> [Sua tarefa]
Identifique as linhas abaixo que contêm a palavra "camada" e copie cada uma delas.

> [Dados para análise]
<<<<

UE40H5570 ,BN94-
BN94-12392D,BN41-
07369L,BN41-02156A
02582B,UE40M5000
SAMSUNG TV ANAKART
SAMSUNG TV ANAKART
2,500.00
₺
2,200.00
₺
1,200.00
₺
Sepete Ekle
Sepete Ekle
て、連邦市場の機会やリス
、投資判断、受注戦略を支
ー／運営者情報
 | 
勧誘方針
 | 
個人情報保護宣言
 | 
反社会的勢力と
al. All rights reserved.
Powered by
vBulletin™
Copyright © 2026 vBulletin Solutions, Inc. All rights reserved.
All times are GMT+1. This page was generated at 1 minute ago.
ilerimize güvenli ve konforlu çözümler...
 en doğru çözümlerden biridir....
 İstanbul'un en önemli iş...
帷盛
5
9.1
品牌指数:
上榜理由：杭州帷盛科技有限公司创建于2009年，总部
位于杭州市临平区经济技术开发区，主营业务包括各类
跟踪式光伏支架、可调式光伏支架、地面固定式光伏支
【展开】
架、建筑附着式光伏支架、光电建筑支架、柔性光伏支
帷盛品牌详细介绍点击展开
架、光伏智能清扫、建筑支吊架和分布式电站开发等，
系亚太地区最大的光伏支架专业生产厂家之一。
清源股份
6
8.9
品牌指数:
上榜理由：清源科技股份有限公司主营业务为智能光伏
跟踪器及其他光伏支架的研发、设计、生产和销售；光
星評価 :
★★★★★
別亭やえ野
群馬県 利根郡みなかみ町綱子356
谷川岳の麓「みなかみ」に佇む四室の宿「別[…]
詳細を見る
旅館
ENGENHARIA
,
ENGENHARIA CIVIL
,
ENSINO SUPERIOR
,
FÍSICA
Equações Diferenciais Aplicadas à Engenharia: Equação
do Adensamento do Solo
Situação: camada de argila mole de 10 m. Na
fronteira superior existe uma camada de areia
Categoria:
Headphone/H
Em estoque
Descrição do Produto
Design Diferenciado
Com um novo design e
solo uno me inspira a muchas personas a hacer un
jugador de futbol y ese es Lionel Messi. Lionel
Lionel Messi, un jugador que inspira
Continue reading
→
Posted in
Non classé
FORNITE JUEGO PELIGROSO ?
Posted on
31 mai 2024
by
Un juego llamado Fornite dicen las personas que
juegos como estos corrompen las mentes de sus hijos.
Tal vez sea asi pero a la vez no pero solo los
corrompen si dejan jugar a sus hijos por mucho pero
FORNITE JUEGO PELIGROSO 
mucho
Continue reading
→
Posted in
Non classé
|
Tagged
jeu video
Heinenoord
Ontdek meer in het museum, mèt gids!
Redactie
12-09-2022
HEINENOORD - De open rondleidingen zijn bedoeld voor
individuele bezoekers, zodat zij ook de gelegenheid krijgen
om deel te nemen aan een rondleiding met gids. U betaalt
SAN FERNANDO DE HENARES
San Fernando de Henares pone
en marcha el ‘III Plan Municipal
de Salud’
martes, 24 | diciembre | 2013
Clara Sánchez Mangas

>>>>

> [Resultado do exercício]
Situação: camada de argila mole de 10 m. Na
fronteira superior existe uma camada de areia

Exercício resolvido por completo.